Нет, пожалуй, так она слишком уж живо напомнит ему о своем неуклюжем падении.
«Вилли шлет вам свои приветствия, милорд, а также заверения в том, что его манеры претерпели значительное улучшение по сравнению с теми, что он на днях продемонстрировал в вашем присутствии». Эту тираду следовало произнести с надрывом в голосе, чтобы таким образом дать понять, что именно пес во всем виноват.
А еще лучше сказать так: «Милорд, а не начать ли нам с чистого листа, забыв о том, как мой пес чуть на вас не набросился?»
Элиза захлопала ресницами, представляя, как в этот момент на нее смотрит импозантный лорд Гастингс и загадочно улыбается. Даже не улыбается, просто смотрит – пристально и чуть приподняв бровь. А в глазах его поблескивают насмешливые огоньки. И, конечно же, он не без тайного удовольствия вспоминает водевильную сцену их знакомства. Возможно, он сочтет нужным заметить, что без уродливого мокрого фартука она куда милее. И тогда Элиза ответит ему сдержанным поклоном и многозначительной улыбкой, давая понять, что отдает должное его галантности. Затем он – а почему бы и нет? – пригласит ее танцевать или, на худой конец, принесет ей лимонаду. И с этого момента они могли бы… стать друзьями.
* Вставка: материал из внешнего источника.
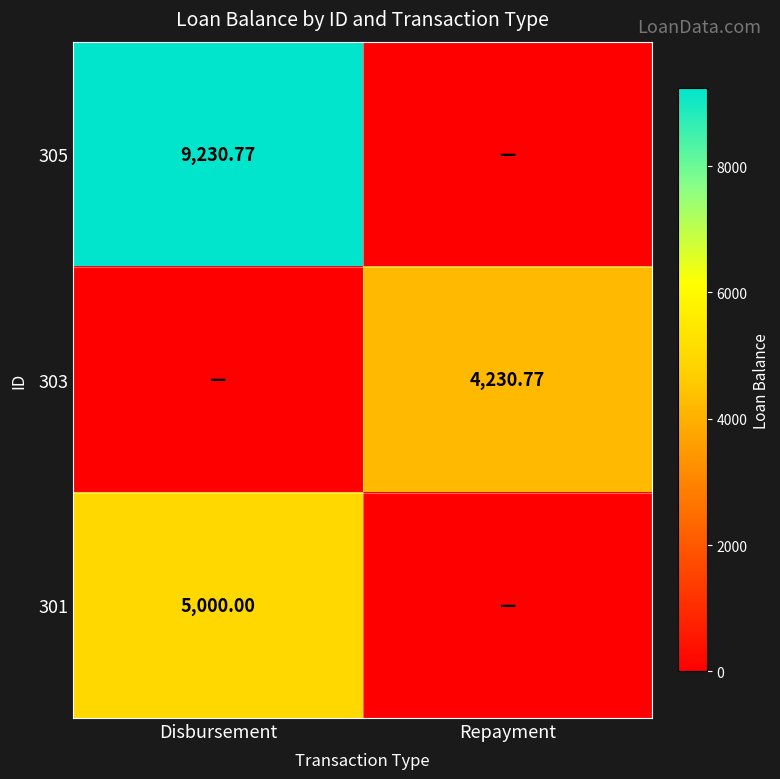

At Repayment, list the series in order from smallest to largest.

305, 301, 303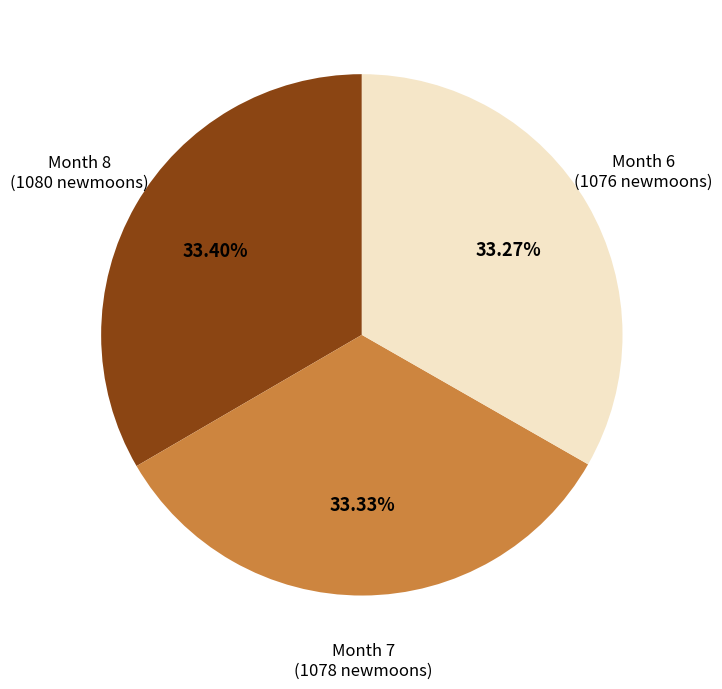

Is Month 8 the majority of the pie?

No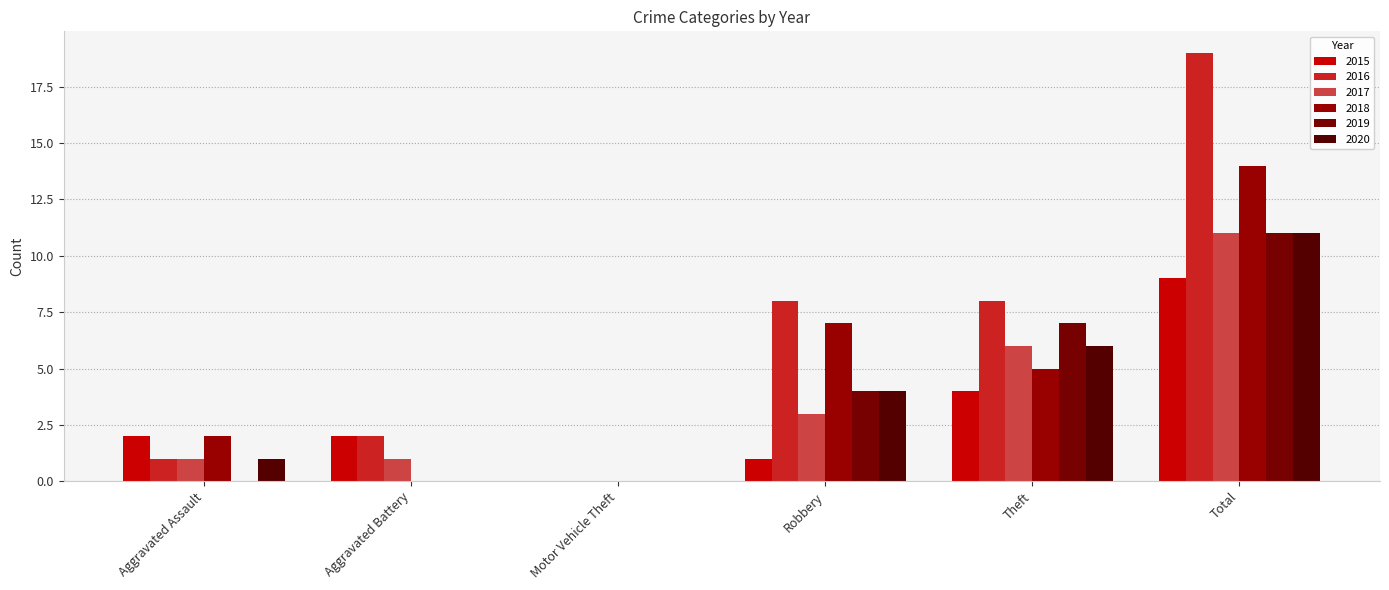

What is the difference between the maximum and minimum values in the 2019 series?

11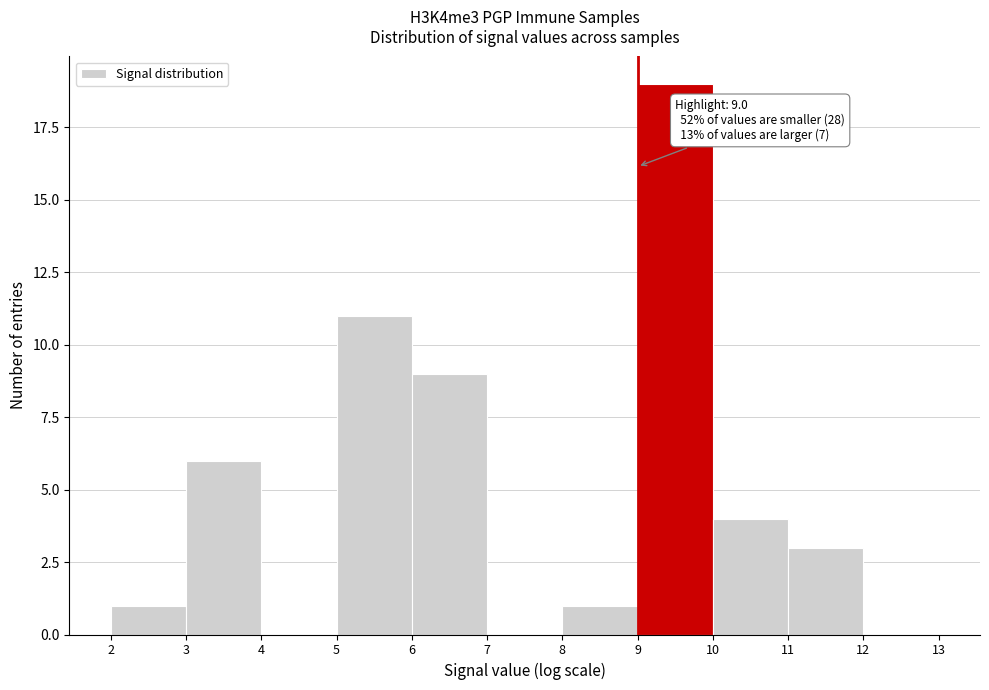

Which range on the x-axis has the tallest bar?

9 to 10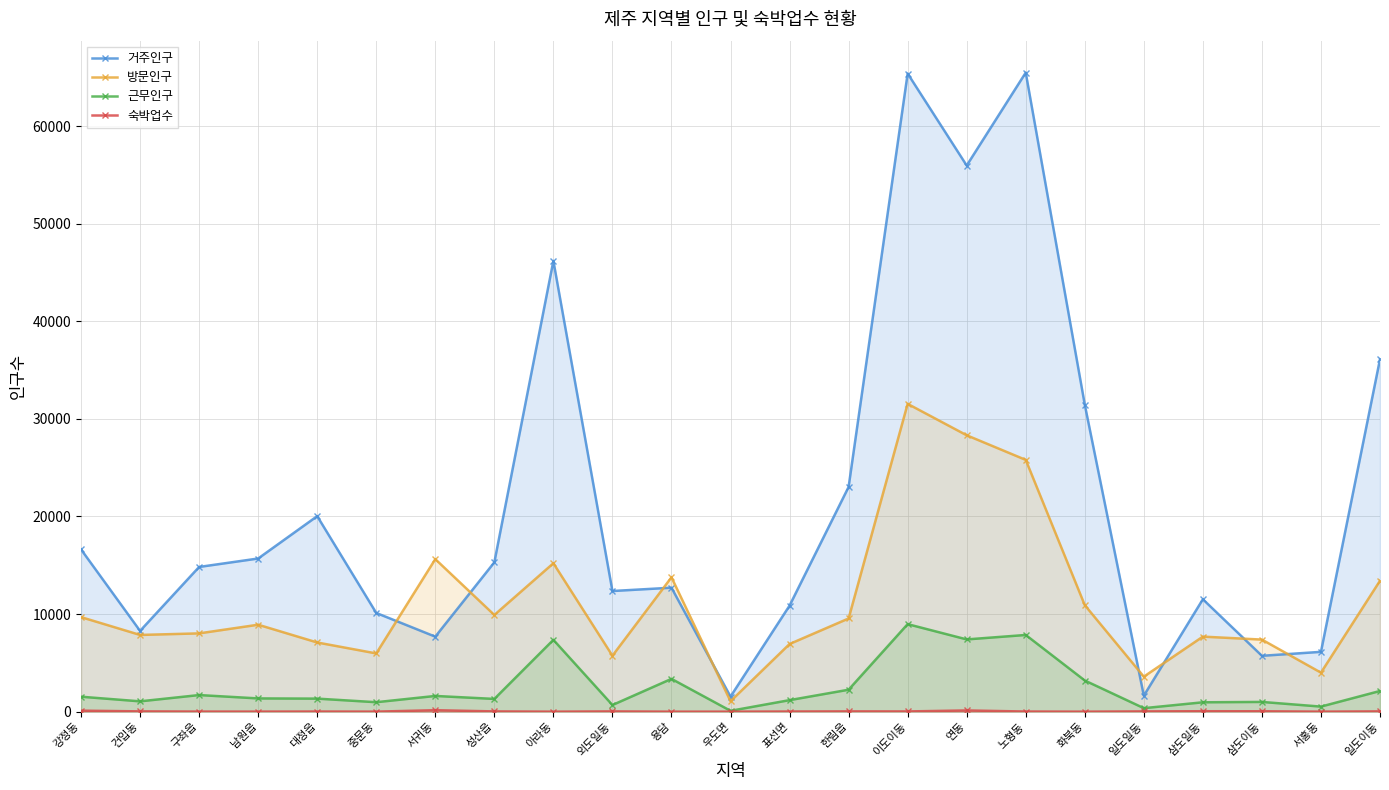

What is the sum of the 근무인구 values at 구좌읍 and 강정동?

3233.1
«Да, Гастингс приходил к нам ужинать вчера». Теперь Элиза представляла, как говорит об этом подругам словно невзначай, словно не видит в том ничего особенного.
Но, увы, ничего подобного никогда не происходило и скорее всего никогда не произойдет. И нужно быть ужасно глупой и наивной, чтобы вообразить, будто она способна очаровать лорда Гастингса.
Элиза брезгливо поморщилась, глядя на свое отражение в зеркале.
– Мне бы следовало надеяться на то, что я больше никогда его не увижу, – сказала она, обращаясь к Вилли. – Он наверняка считает, что у меня с головой не все в порядке. И это из-за тебя…
Пес зевнул, потянулся и затрусил к своей лежанке в углу. Свернувшись калачиком, утомленный беготней и переживаниями, Вилли почти сразу же уснул. Элиза с умилением посмотрела на пса. Злиться на него у нее не хватало духу. Колокольчиком вызвав горничную, чтобы та помогла ей переодеться в сухое, Элиза мысленно поклялась, что больше не будет вспоминать о сегодняшнем красавце.
– Прошу прощения за пса, – сказал Кросс, прикрыв дверь своего кабинета. – У моей дочери слишком доброе сердце.